# ESTRATTO
□ □ □ □ □
XXVI domenica per annum B
Accogliere sempre le opere di Dio
Gesù stava insegnando ai Dodici Chi accoglie uno di questi bambini nel mio nome accoglie me e chi accoglie me non accoglie me ma colui che mi ha mandato (Mc 9,37); la sua parola, però, ancora una volta rimaneva incompresa. Marco, infatti, prosegue raccontando: gli disse Giovanni: “Maestro, abbiamo visto uno che cacciava demoni nel tuo nome e glielo impedivamo perché non ci seguiva” (Mc 9,38).
Giovanni, baldanzoso per la proibizione fatta, si aspettava approvazione e lode, non rendendosi conto che – come Pietro (Mc 8,32) – dicendo perché non ci seguiva si era collocato al posto del Maestro. Gesù, in linea con l’Antico Testamento (Nm 11,25-29) aveva una diversa comprensione della questione: superava la contrapposizione “noi” /“loro” ponendo l’appartenenza a Dio, concretizzata in agire per la liberazione degli uomini (cacciava demoni) prima dell’appartenenza al gruppo (perché non ci seguiva).
□ □ □ □ □
# IL TUO OBIETTIVO
Riprendi il commento al brano di Marco sull'uomo che cacciava demoni nel nome di Gesù, continuando dopo l'ultima frase riportata.

# MATERIALE FORNITO
□ □ □ □ □
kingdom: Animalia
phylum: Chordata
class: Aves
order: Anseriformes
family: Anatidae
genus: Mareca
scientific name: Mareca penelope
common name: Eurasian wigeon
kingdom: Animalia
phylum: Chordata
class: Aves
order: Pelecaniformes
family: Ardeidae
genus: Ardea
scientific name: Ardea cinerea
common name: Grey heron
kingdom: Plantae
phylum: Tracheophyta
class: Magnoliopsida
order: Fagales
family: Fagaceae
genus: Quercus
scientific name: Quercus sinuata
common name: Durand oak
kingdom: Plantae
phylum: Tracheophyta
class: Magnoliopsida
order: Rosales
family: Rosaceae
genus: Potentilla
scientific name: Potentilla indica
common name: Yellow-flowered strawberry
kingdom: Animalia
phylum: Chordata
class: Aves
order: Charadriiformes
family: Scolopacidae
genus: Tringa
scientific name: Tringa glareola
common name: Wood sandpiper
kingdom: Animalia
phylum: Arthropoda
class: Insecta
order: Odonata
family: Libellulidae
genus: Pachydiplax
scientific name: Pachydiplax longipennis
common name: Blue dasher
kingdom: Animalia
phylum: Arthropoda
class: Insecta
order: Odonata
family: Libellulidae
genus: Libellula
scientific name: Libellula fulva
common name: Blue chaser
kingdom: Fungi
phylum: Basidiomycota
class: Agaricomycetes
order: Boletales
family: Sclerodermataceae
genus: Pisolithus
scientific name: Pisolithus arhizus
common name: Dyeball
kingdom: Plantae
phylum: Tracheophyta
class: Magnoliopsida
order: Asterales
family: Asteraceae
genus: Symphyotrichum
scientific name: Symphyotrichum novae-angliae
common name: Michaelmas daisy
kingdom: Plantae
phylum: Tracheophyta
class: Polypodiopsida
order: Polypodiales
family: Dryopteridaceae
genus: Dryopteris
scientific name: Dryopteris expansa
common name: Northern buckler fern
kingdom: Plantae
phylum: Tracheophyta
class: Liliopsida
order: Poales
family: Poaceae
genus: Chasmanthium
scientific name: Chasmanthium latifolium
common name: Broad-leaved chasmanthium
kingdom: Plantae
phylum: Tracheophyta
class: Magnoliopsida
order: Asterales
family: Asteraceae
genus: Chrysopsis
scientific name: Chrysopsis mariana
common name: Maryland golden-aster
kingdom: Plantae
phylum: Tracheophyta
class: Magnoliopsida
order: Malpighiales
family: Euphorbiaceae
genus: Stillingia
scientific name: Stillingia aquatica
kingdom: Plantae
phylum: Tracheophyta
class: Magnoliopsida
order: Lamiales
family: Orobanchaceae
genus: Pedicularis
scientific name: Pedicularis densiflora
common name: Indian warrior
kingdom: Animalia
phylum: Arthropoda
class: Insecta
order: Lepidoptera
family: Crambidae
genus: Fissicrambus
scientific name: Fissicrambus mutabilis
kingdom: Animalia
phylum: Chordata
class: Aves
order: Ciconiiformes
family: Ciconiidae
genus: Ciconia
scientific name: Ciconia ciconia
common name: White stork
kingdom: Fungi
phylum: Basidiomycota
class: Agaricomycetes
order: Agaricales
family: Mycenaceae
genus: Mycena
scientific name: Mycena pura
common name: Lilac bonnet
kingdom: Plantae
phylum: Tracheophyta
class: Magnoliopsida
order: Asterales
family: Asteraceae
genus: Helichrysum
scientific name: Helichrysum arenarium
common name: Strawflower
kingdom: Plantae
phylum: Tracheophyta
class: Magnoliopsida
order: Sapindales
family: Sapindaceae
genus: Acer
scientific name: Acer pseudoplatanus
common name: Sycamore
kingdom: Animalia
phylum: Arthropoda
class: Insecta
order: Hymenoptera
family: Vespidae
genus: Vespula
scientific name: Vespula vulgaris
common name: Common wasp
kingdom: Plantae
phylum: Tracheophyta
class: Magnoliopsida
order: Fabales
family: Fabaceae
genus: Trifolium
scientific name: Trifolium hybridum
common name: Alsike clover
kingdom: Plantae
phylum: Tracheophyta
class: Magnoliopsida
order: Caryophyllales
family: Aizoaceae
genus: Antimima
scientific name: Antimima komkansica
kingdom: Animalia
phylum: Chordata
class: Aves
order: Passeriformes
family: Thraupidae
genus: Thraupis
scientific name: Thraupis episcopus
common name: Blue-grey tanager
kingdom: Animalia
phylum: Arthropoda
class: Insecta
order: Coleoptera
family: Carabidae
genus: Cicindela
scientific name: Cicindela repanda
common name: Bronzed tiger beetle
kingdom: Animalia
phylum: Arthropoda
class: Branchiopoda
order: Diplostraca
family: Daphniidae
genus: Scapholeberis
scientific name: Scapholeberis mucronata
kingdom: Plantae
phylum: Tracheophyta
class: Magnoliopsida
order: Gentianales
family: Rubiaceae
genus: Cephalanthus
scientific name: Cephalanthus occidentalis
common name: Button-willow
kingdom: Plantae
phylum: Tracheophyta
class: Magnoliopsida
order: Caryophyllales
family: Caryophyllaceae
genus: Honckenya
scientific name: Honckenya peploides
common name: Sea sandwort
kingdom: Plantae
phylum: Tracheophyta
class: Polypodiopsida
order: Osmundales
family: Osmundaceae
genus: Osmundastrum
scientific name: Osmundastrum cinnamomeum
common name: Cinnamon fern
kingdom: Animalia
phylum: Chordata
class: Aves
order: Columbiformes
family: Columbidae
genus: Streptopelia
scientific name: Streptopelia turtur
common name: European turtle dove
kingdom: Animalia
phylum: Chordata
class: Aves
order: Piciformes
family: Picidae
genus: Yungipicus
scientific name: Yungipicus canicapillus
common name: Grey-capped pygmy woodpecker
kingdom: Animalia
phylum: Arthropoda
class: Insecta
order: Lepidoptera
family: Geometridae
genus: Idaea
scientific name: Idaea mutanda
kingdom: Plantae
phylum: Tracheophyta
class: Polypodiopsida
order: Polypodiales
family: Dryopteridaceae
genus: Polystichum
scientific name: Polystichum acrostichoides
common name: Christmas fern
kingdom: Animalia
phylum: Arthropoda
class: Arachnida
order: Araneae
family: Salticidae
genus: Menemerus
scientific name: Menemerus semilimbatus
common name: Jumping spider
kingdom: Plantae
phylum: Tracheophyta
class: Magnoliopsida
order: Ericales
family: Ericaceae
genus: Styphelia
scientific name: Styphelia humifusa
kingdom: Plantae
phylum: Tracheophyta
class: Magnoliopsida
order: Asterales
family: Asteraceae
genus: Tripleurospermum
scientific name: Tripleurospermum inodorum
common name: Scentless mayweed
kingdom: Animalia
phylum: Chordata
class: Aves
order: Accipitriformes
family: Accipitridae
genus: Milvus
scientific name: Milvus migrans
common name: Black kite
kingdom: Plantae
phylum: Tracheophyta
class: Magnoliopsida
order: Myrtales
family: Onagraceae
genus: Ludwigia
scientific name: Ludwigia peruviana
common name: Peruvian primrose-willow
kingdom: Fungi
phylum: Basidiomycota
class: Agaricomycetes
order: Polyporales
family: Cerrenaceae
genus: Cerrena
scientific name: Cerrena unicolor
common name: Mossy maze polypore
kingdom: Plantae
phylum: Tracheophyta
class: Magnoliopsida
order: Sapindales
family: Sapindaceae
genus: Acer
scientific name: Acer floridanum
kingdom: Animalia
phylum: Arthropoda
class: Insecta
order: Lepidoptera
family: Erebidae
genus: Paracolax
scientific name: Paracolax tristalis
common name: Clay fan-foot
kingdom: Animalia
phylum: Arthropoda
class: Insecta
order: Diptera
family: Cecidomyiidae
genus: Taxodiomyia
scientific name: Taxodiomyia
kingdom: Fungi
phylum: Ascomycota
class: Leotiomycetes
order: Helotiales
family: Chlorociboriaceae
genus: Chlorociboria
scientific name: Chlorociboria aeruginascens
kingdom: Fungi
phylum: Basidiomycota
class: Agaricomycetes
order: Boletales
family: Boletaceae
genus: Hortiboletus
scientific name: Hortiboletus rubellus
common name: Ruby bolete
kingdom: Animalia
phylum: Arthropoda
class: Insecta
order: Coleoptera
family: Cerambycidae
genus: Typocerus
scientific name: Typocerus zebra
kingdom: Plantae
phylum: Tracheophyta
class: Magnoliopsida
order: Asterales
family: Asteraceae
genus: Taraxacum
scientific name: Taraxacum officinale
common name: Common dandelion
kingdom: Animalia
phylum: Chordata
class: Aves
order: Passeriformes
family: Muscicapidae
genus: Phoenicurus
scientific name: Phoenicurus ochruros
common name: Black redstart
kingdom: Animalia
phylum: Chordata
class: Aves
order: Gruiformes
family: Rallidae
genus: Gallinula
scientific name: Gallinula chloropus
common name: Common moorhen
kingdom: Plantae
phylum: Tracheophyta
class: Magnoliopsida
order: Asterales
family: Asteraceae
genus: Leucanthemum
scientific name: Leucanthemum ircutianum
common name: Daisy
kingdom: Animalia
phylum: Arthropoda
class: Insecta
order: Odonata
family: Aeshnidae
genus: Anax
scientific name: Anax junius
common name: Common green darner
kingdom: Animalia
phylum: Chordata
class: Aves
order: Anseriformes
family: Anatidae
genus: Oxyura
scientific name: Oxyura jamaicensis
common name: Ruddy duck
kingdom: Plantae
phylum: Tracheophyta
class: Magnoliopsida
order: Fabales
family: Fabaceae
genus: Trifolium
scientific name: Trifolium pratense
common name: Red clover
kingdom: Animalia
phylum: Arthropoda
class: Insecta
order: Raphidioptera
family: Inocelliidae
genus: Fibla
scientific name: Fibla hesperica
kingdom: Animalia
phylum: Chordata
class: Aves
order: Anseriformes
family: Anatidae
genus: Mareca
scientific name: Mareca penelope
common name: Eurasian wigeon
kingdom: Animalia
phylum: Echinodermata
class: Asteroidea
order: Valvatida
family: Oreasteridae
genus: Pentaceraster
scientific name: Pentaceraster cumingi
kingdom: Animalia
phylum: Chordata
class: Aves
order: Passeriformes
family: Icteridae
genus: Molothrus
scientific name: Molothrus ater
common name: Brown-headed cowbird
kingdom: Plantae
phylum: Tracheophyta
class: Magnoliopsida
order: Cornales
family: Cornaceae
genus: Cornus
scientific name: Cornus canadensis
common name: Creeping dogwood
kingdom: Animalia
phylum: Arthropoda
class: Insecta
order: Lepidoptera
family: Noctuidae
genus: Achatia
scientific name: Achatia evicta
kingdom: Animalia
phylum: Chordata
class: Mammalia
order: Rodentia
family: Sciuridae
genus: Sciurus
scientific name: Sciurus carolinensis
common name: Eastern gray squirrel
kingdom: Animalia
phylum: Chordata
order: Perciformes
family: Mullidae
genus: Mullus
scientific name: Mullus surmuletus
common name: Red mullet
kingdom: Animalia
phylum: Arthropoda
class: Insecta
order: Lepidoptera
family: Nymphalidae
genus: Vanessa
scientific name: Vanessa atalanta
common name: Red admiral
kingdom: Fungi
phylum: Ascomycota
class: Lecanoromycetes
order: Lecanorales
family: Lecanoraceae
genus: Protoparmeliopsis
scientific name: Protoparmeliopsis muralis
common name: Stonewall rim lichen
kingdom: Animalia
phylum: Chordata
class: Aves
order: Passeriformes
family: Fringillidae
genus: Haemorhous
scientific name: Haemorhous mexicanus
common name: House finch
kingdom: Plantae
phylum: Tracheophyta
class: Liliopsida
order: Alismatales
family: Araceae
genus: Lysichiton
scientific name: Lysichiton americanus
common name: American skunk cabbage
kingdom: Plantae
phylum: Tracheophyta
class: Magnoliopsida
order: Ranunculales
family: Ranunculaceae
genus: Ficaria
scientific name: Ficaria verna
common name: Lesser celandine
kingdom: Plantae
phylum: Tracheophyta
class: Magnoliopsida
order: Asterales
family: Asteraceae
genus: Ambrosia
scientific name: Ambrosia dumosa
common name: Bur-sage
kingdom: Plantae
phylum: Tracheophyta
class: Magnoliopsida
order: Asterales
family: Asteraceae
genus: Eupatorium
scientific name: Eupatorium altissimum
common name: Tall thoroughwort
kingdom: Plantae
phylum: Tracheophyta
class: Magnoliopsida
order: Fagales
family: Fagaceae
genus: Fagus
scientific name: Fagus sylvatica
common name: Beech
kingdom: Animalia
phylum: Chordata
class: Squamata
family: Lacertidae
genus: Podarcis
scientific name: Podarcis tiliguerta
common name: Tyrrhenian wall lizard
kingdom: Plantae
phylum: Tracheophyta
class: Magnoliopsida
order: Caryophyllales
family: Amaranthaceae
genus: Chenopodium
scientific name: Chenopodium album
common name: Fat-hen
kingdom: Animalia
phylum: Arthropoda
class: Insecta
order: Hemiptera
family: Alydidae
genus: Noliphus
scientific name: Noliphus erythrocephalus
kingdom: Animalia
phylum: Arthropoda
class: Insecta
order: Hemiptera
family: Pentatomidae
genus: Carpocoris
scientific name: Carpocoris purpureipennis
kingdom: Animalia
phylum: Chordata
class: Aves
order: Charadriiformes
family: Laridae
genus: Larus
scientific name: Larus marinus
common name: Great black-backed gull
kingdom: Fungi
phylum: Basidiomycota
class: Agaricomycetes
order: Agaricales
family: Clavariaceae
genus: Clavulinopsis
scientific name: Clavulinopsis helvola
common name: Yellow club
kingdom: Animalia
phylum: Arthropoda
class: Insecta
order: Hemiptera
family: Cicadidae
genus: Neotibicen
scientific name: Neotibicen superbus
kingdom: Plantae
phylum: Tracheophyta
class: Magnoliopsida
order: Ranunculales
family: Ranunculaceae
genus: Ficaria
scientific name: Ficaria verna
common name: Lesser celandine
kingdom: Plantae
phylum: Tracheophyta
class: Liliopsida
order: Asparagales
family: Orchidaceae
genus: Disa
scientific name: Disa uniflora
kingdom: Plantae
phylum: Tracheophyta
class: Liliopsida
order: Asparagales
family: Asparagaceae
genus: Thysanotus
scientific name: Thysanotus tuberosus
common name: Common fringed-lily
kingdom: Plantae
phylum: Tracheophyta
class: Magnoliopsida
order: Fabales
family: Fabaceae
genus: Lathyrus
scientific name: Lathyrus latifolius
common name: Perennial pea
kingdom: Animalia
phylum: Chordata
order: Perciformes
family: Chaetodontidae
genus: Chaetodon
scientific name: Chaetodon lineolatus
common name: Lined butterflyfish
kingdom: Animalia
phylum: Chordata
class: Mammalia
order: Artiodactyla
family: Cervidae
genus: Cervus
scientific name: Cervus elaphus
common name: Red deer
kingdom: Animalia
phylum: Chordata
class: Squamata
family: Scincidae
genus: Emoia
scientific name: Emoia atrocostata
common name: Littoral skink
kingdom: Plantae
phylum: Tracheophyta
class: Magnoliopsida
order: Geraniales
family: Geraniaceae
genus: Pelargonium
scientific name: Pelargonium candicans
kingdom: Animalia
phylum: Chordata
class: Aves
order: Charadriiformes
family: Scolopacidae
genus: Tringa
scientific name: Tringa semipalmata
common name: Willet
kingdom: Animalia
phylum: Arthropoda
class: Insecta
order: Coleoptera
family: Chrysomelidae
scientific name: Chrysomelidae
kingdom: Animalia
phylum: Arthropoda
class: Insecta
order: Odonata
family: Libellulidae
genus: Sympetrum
□ □ □ □ □
# RISULTATO DEL COMPITO
Alla sicurezza baldanzosa di Giovanni, perciò, replicava Non glielo impedite perché non c’è nessuno che faccia un miracolo nel mio nome e subito dopo possa parlare male di me: chi non è contro di noi è per noi (Mc 9,32-33): quanto libera, promuove, fa crescere l’uomo, in particolare il piccolo (Mc 9,42), è opera di Dio, chiunque la compia.
Il discepolo di Cristo non può che accogliere con gioia queste opere di Dio, valorizzarle, rendere grazie per esse e insieme accogliere con disponibilità uomini e donne che le compiono, valorizzarli, rendere grazie perché ci sono. Su questo fondamento vive le relazioni fra le Chiese e fra le religioni, fra credenti e non credenti, con quanti incontra nel cammino.
Nell’orizzonte dell’accoglienza delle opere di Dio, Gesù dà due ammonimenti ai discepoli.
Dicendo Chiunque vi darà da bere un picchiere d’acqua nel mio nome perché siete miei di Cristo, non perderà la sua ricompensa (Mc 9,41), li invita a pensarsi come i piccoli che – o sulle strade della missione o nel fuggire dalla persecuzione – avranno bisogno di attenzione solidale, grati a chiunque verrà loro vicino, anche solo portando un bicchiere d’acqua.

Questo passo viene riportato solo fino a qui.